*Stored records*
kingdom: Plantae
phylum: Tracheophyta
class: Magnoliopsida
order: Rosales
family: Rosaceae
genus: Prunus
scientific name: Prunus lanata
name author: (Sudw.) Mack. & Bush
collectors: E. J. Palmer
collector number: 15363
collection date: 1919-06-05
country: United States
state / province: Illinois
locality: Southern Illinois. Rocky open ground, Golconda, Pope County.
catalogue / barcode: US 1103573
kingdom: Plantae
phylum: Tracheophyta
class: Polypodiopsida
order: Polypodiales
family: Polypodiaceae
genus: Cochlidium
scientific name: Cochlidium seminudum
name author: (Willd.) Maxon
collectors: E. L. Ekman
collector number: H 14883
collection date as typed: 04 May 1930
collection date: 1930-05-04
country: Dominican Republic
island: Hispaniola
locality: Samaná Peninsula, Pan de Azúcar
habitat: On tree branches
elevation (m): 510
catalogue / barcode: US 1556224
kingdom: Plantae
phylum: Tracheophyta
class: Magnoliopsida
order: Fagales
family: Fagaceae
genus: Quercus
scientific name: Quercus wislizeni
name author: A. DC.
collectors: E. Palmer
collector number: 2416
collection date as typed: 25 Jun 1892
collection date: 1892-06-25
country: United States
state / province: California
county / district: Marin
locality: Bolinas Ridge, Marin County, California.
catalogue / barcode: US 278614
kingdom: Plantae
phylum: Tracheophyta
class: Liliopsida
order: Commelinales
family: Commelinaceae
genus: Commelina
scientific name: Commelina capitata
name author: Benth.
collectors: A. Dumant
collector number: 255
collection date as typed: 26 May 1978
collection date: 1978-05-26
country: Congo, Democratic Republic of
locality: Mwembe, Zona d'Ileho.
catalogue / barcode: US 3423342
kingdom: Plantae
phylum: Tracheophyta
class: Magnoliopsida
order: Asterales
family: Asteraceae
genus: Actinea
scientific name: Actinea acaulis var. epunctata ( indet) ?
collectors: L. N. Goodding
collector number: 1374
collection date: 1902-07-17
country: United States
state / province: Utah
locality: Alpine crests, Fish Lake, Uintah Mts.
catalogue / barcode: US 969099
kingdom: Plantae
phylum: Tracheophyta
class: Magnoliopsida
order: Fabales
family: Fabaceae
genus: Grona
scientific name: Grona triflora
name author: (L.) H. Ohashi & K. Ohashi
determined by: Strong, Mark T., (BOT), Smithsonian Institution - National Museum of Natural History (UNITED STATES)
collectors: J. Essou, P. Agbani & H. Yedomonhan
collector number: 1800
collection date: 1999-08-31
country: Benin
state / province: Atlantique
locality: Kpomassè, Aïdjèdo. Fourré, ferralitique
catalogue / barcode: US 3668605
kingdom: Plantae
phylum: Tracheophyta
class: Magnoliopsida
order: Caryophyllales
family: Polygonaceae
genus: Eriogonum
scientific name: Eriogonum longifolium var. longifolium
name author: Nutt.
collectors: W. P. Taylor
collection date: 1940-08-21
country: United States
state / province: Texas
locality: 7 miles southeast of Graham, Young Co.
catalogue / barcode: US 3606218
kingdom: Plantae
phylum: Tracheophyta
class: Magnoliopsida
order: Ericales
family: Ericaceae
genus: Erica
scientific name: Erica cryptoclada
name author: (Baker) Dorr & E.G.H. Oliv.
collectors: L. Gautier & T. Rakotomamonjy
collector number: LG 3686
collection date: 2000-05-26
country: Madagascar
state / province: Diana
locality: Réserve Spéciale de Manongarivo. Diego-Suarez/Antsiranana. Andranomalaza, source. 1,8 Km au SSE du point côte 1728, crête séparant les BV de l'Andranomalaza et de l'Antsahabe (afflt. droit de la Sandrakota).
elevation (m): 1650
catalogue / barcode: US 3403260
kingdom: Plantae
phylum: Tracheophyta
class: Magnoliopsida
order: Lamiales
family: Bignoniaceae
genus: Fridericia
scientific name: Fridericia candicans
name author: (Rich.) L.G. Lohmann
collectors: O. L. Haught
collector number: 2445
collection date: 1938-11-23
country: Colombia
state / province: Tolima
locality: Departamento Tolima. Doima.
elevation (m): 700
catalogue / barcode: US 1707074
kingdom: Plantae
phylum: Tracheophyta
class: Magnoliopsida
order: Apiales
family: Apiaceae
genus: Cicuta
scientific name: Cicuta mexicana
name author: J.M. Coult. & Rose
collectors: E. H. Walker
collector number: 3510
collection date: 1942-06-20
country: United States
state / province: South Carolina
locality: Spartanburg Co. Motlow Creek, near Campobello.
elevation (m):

*Given problem*
Copy the lines from the one with "family: Commelinaceae" up to and including the one with "genus: Actinea", but change "catalogue / barcode" to "barcode number" and leave everything else the same.

*Answer*
family: Commelinaceae
genus: Commelina
scientific name: Commelina capitata
name author: Benth.
collectors: A. Dumant
collector number: 255
collection date as typed: 26 May 1978
collection date: 1978-05-26
country: Congo, Democratic Republic of
locality: Mwembe, Zona d'Ileho.
barcode number: US 3423342
kingdom: Plantae
phylum: Tracheophyta
class: Magnoliopsida
order: Asterales
family: Asteraceae
genus: Actinea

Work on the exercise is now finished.